Privacy Shield is stronger than Safe Harbor, but the GDPR is a lot stronger than the DPD.  There have been remarkable advancements in privacy law in some states, notably California, in the EU direction.  And quite a number of court challenges have followed, winding their way through the process, some derived from objections in the commercial sphere, some the civil rights sphere: you've probably heard of "the right to be forgotten."  But our patchwork state laboratories hardly sum reassurance to Europe.  So in the absence of a comprehensive peace offering at the federal level, the debate over the EU's adequacy determination regarding Privacy Shield pretty much boils down to whether or not we're going to admit that the emperor is naked.

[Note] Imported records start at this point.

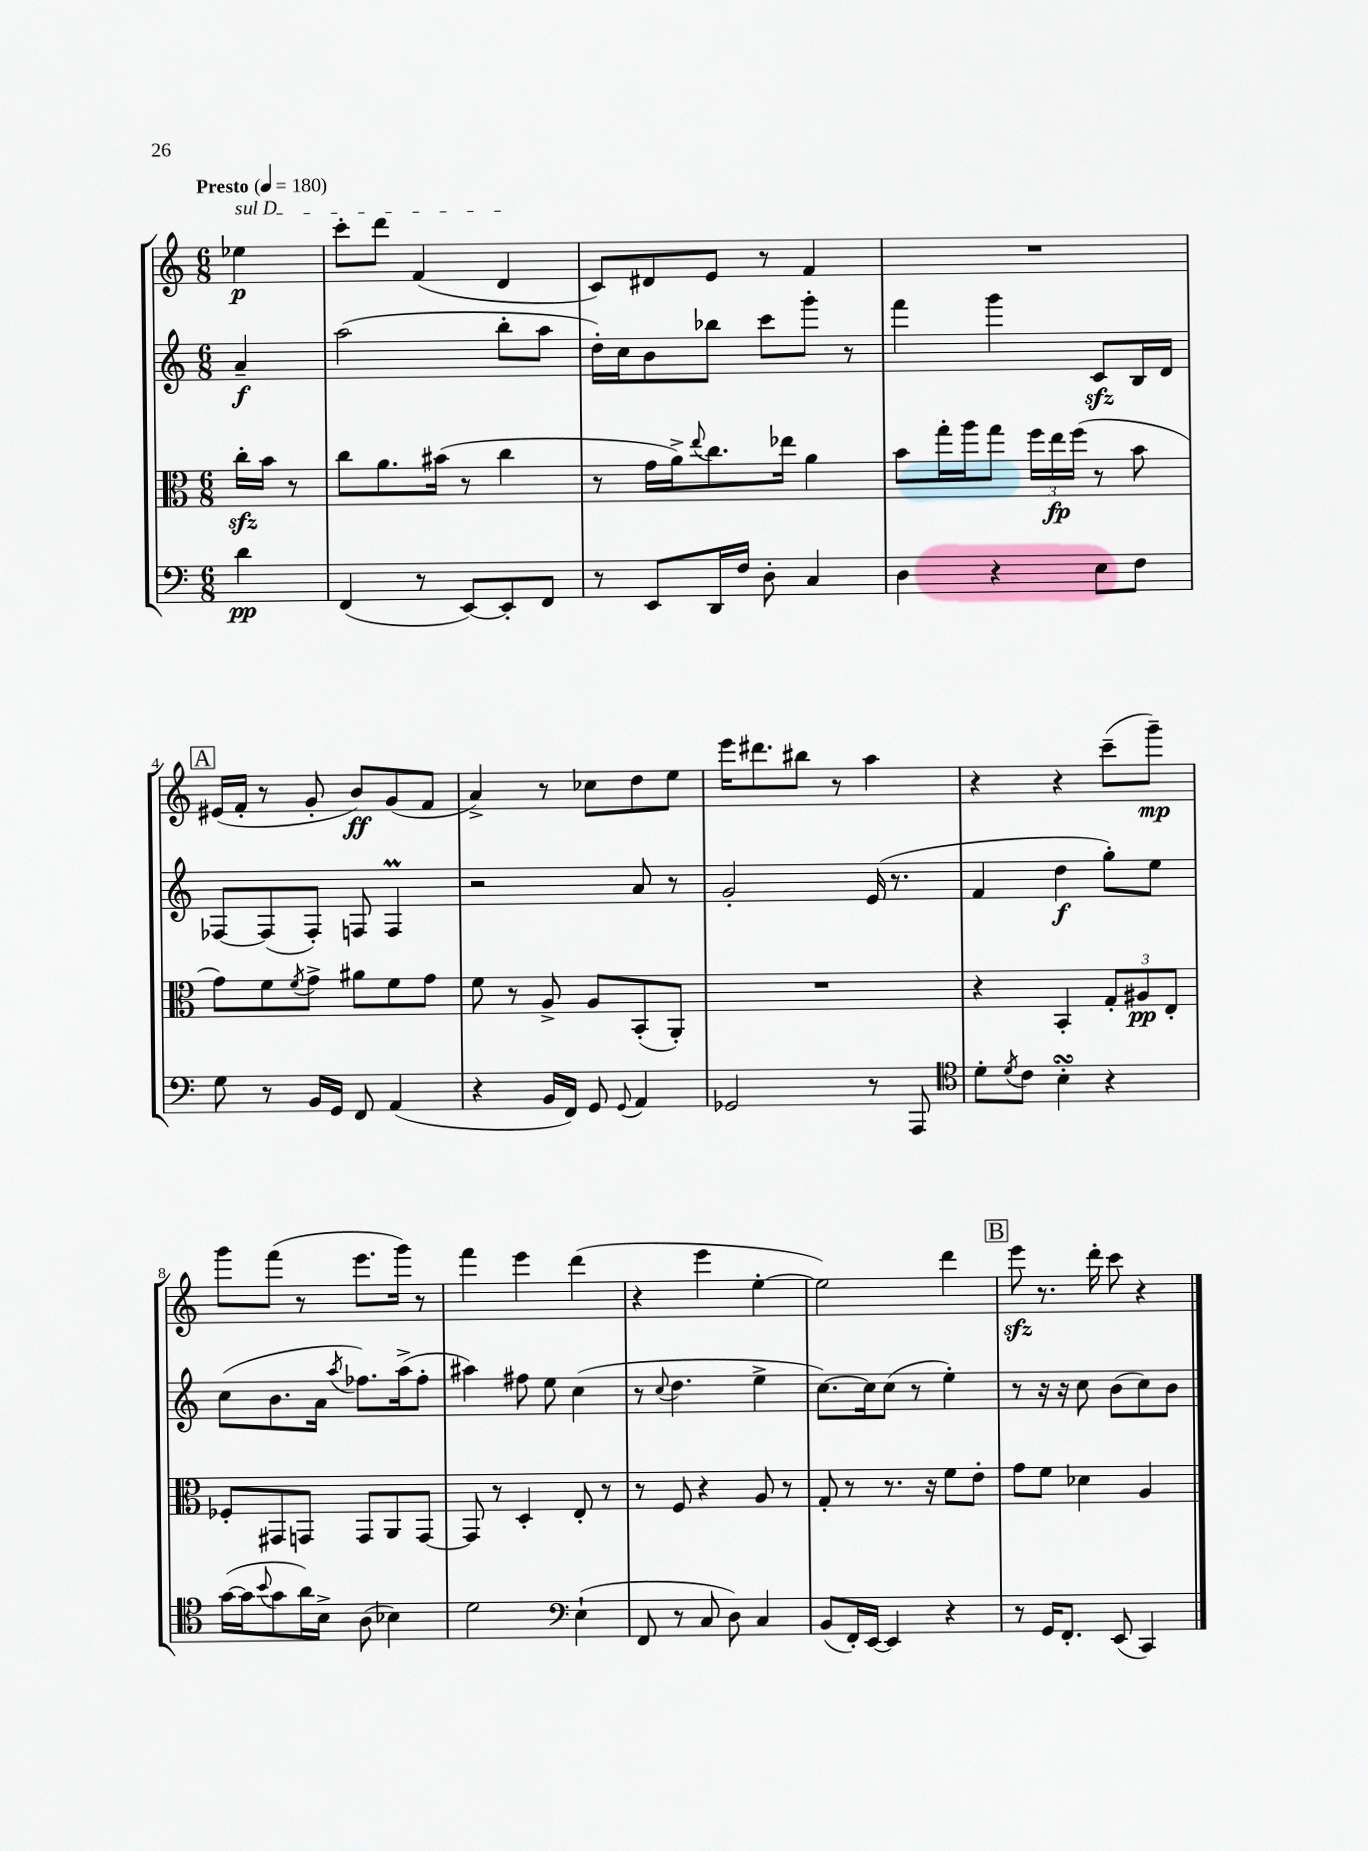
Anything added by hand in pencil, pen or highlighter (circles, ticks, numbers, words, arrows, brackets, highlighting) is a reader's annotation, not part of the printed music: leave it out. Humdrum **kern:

**kern	**dynam	**kern	**dynam	**kern	**dynam	**kern	**dynam
*part4	*part4	*part3	*part3	*part2	*part2	*part1	*part1
*staff4	*staff4	*staff3	*staff3	*staff2	*staff2	*staff1	*staff1
*clefF4	*	*clefC3	*	*clefG2	*	*clefG2	*
*k[]	*	*k[]	*	*k[]	*	*k[]	*
*M6/8	*	*M6/8	*	*M6/8	*	*M6/8	*
*MM180	*	*MM180	*	*MM180	*	*MM180	*
=	=	=	=	=	=	=	=
!	!	!	!	!	!	!LO:TX:a:B:t=Presto	!
!	!	!	!	!	!	!LO:TX:a:i:t=sul D	!
4d\	pp	16cczz'\LL	.	4a~/	f	4ee-X\	p
.	.	16b\JJ	.	.	.	.	.
.	.	8r	.	.	.	.	.
=1	=1	=1	=1	=1	=1	=1	=1
(4FF/	.	8cc\L	.	(2aa\	.	8ccc'\L	.
.	.	8.a\	.	.	.	8ddd\J	.
8r	.	.	.	.	.	(4f/	.
.	.	(16b#X\Jk	.	.	.	.	.
[8EE/L)	.	8r	.	.	.	.	.
8EE'/]	.	4cc\	.	8bb'\L	.	4d/	.
8FF/J	.	.	.	8aa\J	.	.	.
=2	=2	=2	=2	=2	=2	=2	=2
8r	.	8r	.	16dd'\LL)	.	8c/L)	.
.	.	.	.	16cc\J	.	.	.
8EE/L	.	16g\LL	.	8b\	.	8d#X/	.
.	.	16a^\J)	.	.	.	.	.
.	.	8qqee/	.	.	.	.	.
16DD/L	.	8.cc\	.	8bb-X\J	.	8e/J	.
16F/JJ	.	.	.	.	.	.	.
8D'\	.	.	.	8ccc\L	.	8r	.
.	.	16ee-X\Jk	.	.	.	.	.
4C/	.	4a\	.	8ggg'\J	.	4f/	.
.	.	.	.	8r	.	.	.
=3	=3	=3	=3	=3	=3	=3	=3
4D\	.	8b\L	.	4fff\	.	2.r	.
.	.	16gg'\L	.	.	.	.	.
.	.	16aa\J	.	.	.	.	.
4r	.	8gg\J	.	4ggg\	.	.	.
.	.	24ff\LL	.	.	.	.	.
.	.	24ee\	fp	.	.	.	.
.	.	(24ff\JJ	.	.	.	.	.
8E\L	.	8r	.	8czz/L	.	.	.
8F\J	.	8b\	.	16B/L	.	.	.
.	.	.	.	16d/JJ	.	.	.
!!LO:LB:g=z
!!LO:REH:place=s1:t=A
=4	=4	=4	=4	=4	=4	=4	=4
8G\	.	8g\L)	.	[8F-X/L	.	(16e#X/LL	.
.	.	.	.	.	.	16f'/JJ	.
8r	.	8f\	.	(8F-/]	.	8r	.
.	.	8qf/	.	.	.	.	.
16BB/LL	.	8g^\J	.	8F-'/J)	.	8g'/	.
16GG/JJ	.	.	.	.	.	.	.
8FF/	.	8a#X\L	.	8Fn/	.	8b/L)	ff
(4AA/	.	8f\	.	4FM/	.	(8g/	.
.	.	8g\J	.	.	.	8f/J	.
=5	=5	=5	=5	=5	=5	=5	=5
4r	.	8f\	.	2r	.	4a^/)	.
.	.	8r	.	.	.	.	.
16BB/LL	.	8A^/	.	.	.	8r	.
16FF/JJ)	.	.	.	.	.	.	.
8GG/	.	8A/L	.	.	.	8cc-X\L	.
8qqGG/	.	.	.	.	.	.	.
4AA/	.	(8BB'/	.	8a/	.	8dd\	.
.	.	8AA'/J)	.	8r	.	8ee\J	.
=6	=6	=6	=6	=6	=6	=6	=6
2GG-X/	.	2.r	.	2g'/	.	16eee\KL	.
.	.	.	.	.	.	8.ddd#X\	.
.	.	.	.	.	.	8bb#X\J	.
.	.	.	.	.	.	8r	.
8r	.	.	.	(16e/	.	4aa\	.
.	.	.	.	8.r	.	.	.
8AAA/	.	.	.	.	.	.	.
=7	=7	=7	=7	=7	=7	=7	=7
*clefC4	*	*	*	*	*	*	*
8d'\L	.	4r	.	4f/	.	4r	.
8qd/	.	.	.	.	.	.	.
8c\J	.	.	.	.	.	.	.
4BsSsS'\	.	4BB'/	.	4dd\	f	4r	.
4r	.	12G'/L	.	8gg'\L)	.	(8ccc~\L	.
.	.	12A#X/	pp	.	.	.	.
.	.	.	.	8ee\J	.	8ggg~\J)	mp
.	.	12E'/J	.	.	.	.	.
!!LO:LB:g=z
=8	=8	=8	=8	=8	=8	=8	=8
([16g\LL	.	8F-X'/L	.	(8cc\L	.	8ggg\L	.
16g\J]	.	.	.	.	.	.	.
8qqb/	.	.	.	.	.	.	.
8g\	.	8GG#X/	.	8.b\	.	(8fff\J	.
16a\L)	.	8GGn/J	.	.	.	8r	.
16B^\JJ	.	.	.	16a\Jk	.	.	.
.	.	.	.	8qaa/	.	.	.
(8A\	.	8GG/L	.	8.ff-X\L)	.	8.eee\L	.
4B-X\)	.	8AA/	.	.	.	.	.
.	.	.	.	(16aa^\k	.	16ggg\Jk)	.
.	.	[8GG/J	.	8ff-'\J	.	8r	.
=9	=9	=9	=9	=9	=9	=9	=9
2d\	.	8GG/]	.	4aa#X\)	.	4fff\	.
.	.	8r	.	.	.	.	.
.	.	4D'/	.	8ff#X\	.	4eee\	.
.	.	.	.	8ee\	.	.	.
*clefF4	*	*	*	*	*	*	*
(4E`\	.	8E'/	.	(4cc\	.	(4ddd\	.
.	.	8r	.	.	.	.	.
=10	=10	=10	=10	=10	=10	=10	=10
8FF/	.	8r	.	8r	.	4r	.
.	.	.	.	8qqcc/	.	.	.
8r	.	8F/	.	4.dd\	.	.	.
8C/	.	4r	.	.	.	4eee\	.
8D\)	.	.	.	.	.	.	.
4C/	.	8A/	.	4ee^\	.	[4ee'\	.
.	.	8r	.	.	.	.	.
=11	=11	=11	=11	=11	=11	=11	=11
(8BB/L	.	8G'/	.	[8.cc\L)	.	2ee\])	.
16FF'/L)	.	8r	.	.	.	.	.
[16EE/JJ	.	.	.	16cc\k]	.	.	.
4EE/]	.	8.r	.	(8cc\J	.	.	.
.	.	.	.	8r	.	.	.
.	.	16r	.	.	.	.	.
4r	.	8f\L	.	4ee'\)	.	4ddd\	.
.	.	8e'\J	.	.	.	.	.
!!LO:REH:place=s1:t=B
=12	=12	=12	=12	=12	=12	=12	=12
8r	.	8g\L	.	8r	.	8eeezz\	.
16GG/KL	.	8f\J	.	16r	.	8.r	.
8.FF'/J	.	.	.	16r	.	.	.
.	.	4d-X\	.	8cc\	.	.	.
.	.	.	.	.	.	16ddd'\	.
(8EE/	.	.	.	(8b\L	.	8ccc\	.
4CC/)	.	4A/	.	8cc\)	.	4r	.
.	.	.	.	8b\J	.	.	.
==	==	==	==	==	==	==	==
*-	*-	*-	*-	*-	*-	*-	*-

AccessNow, a global NGO and sponsor of RightsCon, has consistently called for honesty about the emperor's sorry state.  A recent memo calls on the Commission to rule Privacy Shield inadequate, and AccessNow has invited republication of a new infographic in support of its position.  I hereby oblige. It's past time we get serious about protecting personal information in the United States and stop commercial exploitation of human identity upon industry's abusive invocations of civil rights such as the freedom of speech and freedom to contract.

[UPDATE, 23 Oct. 2019, at 13:53 U.S. EDT: Privacy Shield still good, per EC report issued today.]